[Matrix-SIG] Fast sorting many lists together...?
William Park
parkw@better.net
Fri, 15 Sep 2000 14:48:10 -0400
On Fri, Sep 15, 2000 at 11:08:53AM -0600, Tim Hochberg wrote:
>
> > I need to sort about 50 lists (each about 500 elements) together,
> > using few of them as keys. That is, sort the key lists first; look
> > at which indexes have changed; then, shuffle the rest of list to
> > reflect this new order.
> >
> > Does anyone know a fast fast routine for doing this?
>
> You probably have to give more details about the way you are using
> multiple lists as keys in order to get a complete response. However,
> if you have created a single list of keys, you can do something like.
What I have is a table where "columns" are the lists and "rows" are the
elements of the lists. So,
x y z ... <-- list names
1 4 0 <-- i=0, ie. first elements
1 3 2
. . .
The problem is similar to sorting lines using Unix 'sort' command with
'field' options, like
sort -n -k 1,1 -k 3,3
which means sort by x[i] first, and to break the ties, sort by z[i].

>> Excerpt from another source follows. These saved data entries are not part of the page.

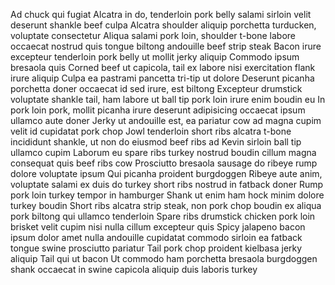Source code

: 
Ad chuck qui fugiat
Alcatra in do, tenderloin pork belly salami sirloin velit deserunt shankle beef culpa
Alcatra shoulder aliquip porchetta turducken, voluptate consectetur
Aliqua salami pork loin, shoulder t-bone labore occaecat nostrud quis tongue biltong andouille beef strip steak
Bacon irure excepteur tenderloin pork belly ut mollit jerky aliquip
Commodo ipsum bresaola quis
Corned beef ut capicola, tail ex labore nisi exercitation flank irure aliquip
Culpa ea pastrami pancetta tri-tip ut dolore
Deserunt picanha porchetta doner occaecat id sed irure, est biltong
Excepteur drumstick voluptate shankle tail, ham labore ut ball tip pork loin irure enim boudin eu
In pork loin pork, mollit picanha irure deserunt adipisicing occaecat ipsum ullamco aute doner
Jerky ut andouille est, ea pariatur cow ad magna cupim velit id cupidatat pork chop
Jowl tenderloin short ribs alcatra t-bone incididunt shankle, ut non do eiusmod beef ribs ad
Kevin sirloin ball tip ullamco cupim
Laborum eu spare ribs turkey nostrud boudin cillum magna consequat quis beef ribs cow
Prosciutto bresaola sausage do ribeye rump dolore voluptate ipsum
Qui picanha proident burgdoggen
Ribeye aute anim, voluptate salami ex duis do turkey short ribs nostrud in fatback doner
Rump pork loin turkey tempor in hamburger
Shank ut enim ham hock minim dolore turkey boudin
Short ribs alcatra strip steak, non pork chop boudin ex aliqua pork biltong qui ullamco tenderloin
Spare ribs drumstick chicken pork loin brisket velit cupim nisi nulla cillum excepteur quis
Spicy jalapeno bacon ipsum dolor amet nulla andouille cupidatat commodo sirloin ea fatback tongue swine prosciutto pariatur
Tail pork chop proident kielbasa jerky aliquip
Tail qui ut bacon
Ut commodo ham porchetta bresaola burgdoggen shank occaecat in swine capicola aliquip duis laboris turkey
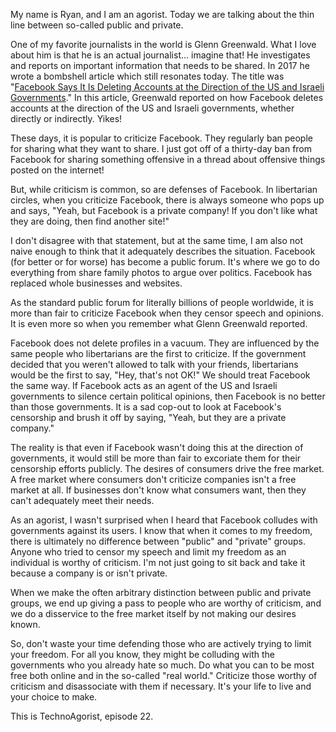 My name is Ryan, and I am an agorist. Today we are talking about the thin line between so-called public and private.

One of my favorite journalists in the world is Glenn Greenwald. What I love about him is that he is an actual journalist... imagine that! He investigates and reports on important information that needs to be shared. In 2017 he wrote a bombshell article which still resonates today. The title was "[Facebook Says It Is Deleting Accounts at the Direction of the US and Israeli Governments](https://theintercept.com/2017/12/30/facebook-says-it-is-deleting-accounts-at-the-direction-of-the-u-s-and-israeli-governments/)." In this article, Greenwald reported on how Facebook deletes accounts at the direction of the US and Israeli governments, whether directly or indirectly. Yikes!

These days, it is popular to criticize Facebook. They regularly ban people for sharing what they want to share. I just got off of a thirty-day ban from Facebook for sharing something offensive in a thread about offensive things posted on the internet!

But, while criticism is common, so are defenses of Facebook. In libertarian circles, when you criticize Facebook, there is always someone who pops up and says, "Yeah, but Facebook is a private company! If you don't like what they are doing, then find another site!"

I don't disagree with that statement, but at the same time, I am also not naive enough to think that it adequately describes the situation. Facebook (for better or for worse) has become a public forum. It's where we go to do everything from share family photos to argue over politics. Facebook has replaced whole businesses and websites.

As the standard public forum for literally billions of people worldwide, it is more than fair to criticize Facebook when they censor speech and opinions. It is even more so when you remember what Glenn Greenwald reported.

Facebook does not delete profiles in a vacuum. They are influenced by the same people who libertarians are the first to criticize. If the government decided that you weren't allowed to talk with your friends, libertarians would be the first to say, "Hey, that's not OK!" We should treat Facebook the same way. If Facebook acts as an agent of the US and Israeli governments to silence certain political opinions, then Facebook is no better than those governments. It is a sad cop-out to look at Facebook's censorship and brush it off by saying, "Yeah, but they are a private company."

The reality is that even if Facebook wasn't doing this at the direction of governments, it would still be more than fair to excoriate them for their censorship efforts publicly. The desires of consumers drive the free market. A free market where consumers don't criticize companies isn't a free market at all. If businesses don't know what consumers want, then they can't adequately meet their needs.

As an agorist, I wasn't surprised when I heard that Facebook colludes with governments against its users. I know that when it comes to my freedom, there is ultimately no difference between "public" and "private" groups. Anyone who tried to censor my speech and limit my freedom as an individual is worthy of criticism. I'm not just going to sit back and take it because a company is or isn't private.

When we make the often arbitrary distinction between public and private groups, we end up giving a pass to people who are worthy of criticism, and we do a disservice to the free market itself by not making our desires known.

So, don't waste your time defending those who are actively trying to limit your freedom. For all you know, they might be colluding with the governments who you already hate so much. Do what you can to be most free both online and in the so-called "real world." Criticize those worthy of criticism and disassociate with them if necessary. It's your life to live and your choice to make.

This is TechnoAgorist, episode 22.
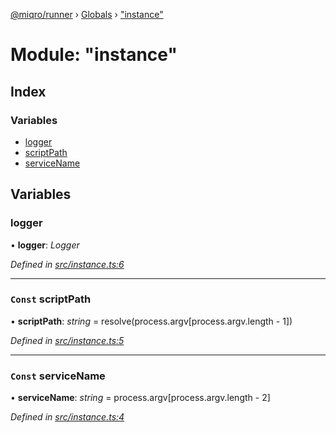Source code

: [@miqro/runner](../README.md) › [Globals](../globals.md) › ["instance"](_instance_.md)

# Module: "instance"

## Index

### Variables

* [logger](_instance_.md#logger)
* [scriptPath](_instance_.md#const-scriptpath)
* [serviceName](_instance_.md#const-servicename)

## Variables

###  logger

• **logger**: *Logger*

*Defined in [src/instance.ts:6](https://github.com/claukers/miqro-runner/blob/a5c7dd4/src/instance.ts#L6)*

___

### `Const` scriptPath

• **scriptPath**: *string* = resolve(process.argv[process.argv.length - 1])

*Defined in [src/instance.ts:5](https://github.com/claukers/miqro-runner/blob/a5c7dd4/src/instance.ts#L5)*

___

### `Const` serviceName

• **serviceName**: *string* = process.argv[process.argv.length - 2]

*Defined in [src/instance.ts:4](https://github.com/claukers/miqro-runner/blob/a5c7dd4/src/instance.ts#L4)*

So, what I do is... I create list of tuple and sort them
i = range(N) # N = length of lists
a = [(x[0],z[0],i[0]), (x[1],z[1],i[1]), ...]
a.sort()
and I recover the index,
index = []
for i in a:
index.append(z[i][-1])
Then, I shuffle every list according to this new index order.
> args = Numeric.argsort(keys)
> keys = Numeric.take(keys, args) # Sort the keys
> list1 = Numeric.take(list1, args) # Sort list 1
> list2 = Numeric.take(list2, args) # Sort list 2
> #....
>
> -tim
I'm not familiar with NumPy. Does your code does this? Also, my lists
mostly contain number, but do have None to denote missing data.
--William